Lesung Anja Jonuleit: "Wo der Wind die Namen trägt" - ein aufrüttelnder Roman
“She had decided not to think about the past anymore: the places, the people in her homeland, and certainly not about what had happened back in that summer of 1946, when she was eight years old and everything began.”
2023. The 85-year-old Inge Sundermann reluctantly follows an invitation to a class reunion in the Lüneburg Heath. She associates a terrible guilt with the place of her childhood, which she once burdened herself with in her childhood and buried deep within. But the past now catches up with Inge in the form of the diary entries of Helga von Borcke, a woman who began chronicling the history of this idyllic landscape in the shadow of Bergen-Belsen back in 1946.
1946. Eight-year-old Inge discovers the corpse of a young woman on her way to violin lessons in the woods. A tragic process of lies, cover-ups, and inhumane crimes begins to unfold, one that will haunt Inge with full force many decades later.
The idyllic Lüneburg Heath becomes the scene of war crimes, whose perpetrators continue to live undetected within their families for decades. The new novel by Anja Jonuleit, set to be published on March 25, 2026, tells on two timelines of the dreadful events in the Lüneburg Heath and their cover-up, of old Nazi connections — and of two women (in 1946 and 2023) who are not willing to let the past lie.

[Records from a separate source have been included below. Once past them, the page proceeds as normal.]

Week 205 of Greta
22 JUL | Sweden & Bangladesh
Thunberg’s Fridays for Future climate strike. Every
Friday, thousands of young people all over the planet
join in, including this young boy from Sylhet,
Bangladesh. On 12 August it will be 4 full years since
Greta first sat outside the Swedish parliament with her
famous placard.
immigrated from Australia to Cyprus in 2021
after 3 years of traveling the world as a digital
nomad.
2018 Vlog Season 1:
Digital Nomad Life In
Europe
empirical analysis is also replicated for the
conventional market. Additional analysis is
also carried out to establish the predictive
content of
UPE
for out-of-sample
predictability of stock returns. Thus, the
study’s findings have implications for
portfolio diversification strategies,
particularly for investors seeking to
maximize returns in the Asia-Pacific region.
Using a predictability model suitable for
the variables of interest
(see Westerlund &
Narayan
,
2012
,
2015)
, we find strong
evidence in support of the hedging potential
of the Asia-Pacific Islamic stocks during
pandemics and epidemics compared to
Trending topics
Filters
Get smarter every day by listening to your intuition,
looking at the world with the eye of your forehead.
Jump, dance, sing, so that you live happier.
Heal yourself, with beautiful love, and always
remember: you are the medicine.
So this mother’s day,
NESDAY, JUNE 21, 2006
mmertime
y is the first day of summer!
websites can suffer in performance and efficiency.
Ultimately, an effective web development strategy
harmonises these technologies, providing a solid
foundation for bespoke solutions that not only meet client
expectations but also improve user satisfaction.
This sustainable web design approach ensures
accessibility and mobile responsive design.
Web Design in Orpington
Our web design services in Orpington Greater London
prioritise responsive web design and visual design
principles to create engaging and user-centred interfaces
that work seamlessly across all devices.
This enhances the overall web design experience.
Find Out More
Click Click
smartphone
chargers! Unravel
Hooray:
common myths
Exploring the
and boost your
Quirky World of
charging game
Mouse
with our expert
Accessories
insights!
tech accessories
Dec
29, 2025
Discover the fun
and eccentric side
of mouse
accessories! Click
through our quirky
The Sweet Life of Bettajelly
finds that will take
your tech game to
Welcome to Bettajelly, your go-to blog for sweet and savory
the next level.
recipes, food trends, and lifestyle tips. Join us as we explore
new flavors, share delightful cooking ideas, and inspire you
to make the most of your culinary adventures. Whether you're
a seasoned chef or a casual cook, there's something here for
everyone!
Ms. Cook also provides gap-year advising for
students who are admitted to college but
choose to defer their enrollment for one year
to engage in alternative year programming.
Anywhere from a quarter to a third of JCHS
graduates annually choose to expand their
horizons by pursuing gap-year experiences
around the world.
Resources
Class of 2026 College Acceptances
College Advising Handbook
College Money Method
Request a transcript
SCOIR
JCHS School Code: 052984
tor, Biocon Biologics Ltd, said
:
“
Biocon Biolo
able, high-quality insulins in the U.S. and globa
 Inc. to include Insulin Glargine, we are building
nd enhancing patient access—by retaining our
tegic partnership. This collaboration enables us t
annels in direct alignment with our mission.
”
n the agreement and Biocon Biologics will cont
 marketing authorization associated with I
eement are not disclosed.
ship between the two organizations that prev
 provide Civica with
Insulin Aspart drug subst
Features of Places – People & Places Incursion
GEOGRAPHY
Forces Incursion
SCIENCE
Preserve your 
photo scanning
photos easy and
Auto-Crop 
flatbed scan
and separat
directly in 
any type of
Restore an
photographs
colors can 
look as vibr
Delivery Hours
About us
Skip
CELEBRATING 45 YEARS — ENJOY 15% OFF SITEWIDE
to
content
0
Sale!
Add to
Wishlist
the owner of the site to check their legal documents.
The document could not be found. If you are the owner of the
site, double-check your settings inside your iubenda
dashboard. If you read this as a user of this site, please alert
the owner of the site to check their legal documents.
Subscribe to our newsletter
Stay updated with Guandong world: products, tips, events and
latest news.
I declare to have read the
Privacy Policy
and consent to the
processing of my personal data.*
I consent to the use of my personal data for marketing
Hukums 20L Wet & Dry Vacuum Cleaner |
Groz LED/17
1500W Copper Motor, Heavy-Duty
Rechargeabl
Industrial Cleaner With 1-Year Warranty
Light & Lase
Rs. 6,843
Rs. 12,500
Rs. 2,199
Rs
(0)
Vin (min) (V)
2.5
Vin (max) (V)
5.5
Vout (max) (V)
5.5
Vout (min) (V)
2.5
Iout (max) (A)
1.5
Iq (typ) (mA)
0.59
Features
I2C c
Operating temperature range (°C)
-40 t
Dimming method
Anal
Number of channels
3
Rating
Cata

An inspiring, deeply affecting novel, nourished by reality.
Anja Jonuleit, born in Bonn and raised on Lake Constance, worked for several years at the German Embassy in Rome and Damascus. She then studied Italian and English in Munich, worked as a translator and court interpreter, and began to write. Since 2007, her novels have regularly appeared on the SPIEGEL bestseller list.
She is known for her thorough research: she travels to the locations of her novels, speaks with witnesses and those affected, and incorporates their voices into her stories. Her books deal with extremism, radical ideologies, and family secrets; she tells stories of mothers, children, and loss — a theme from her family history.
Drinks will be served before the event, no break.
Book sales by the bookstore “lesb@r” and the opportunity for signing by the author.
Please use the parking lots at the festival hall.
Doors open at 6:30 PM, numbered seating. Already purchased tickets will not be refunded.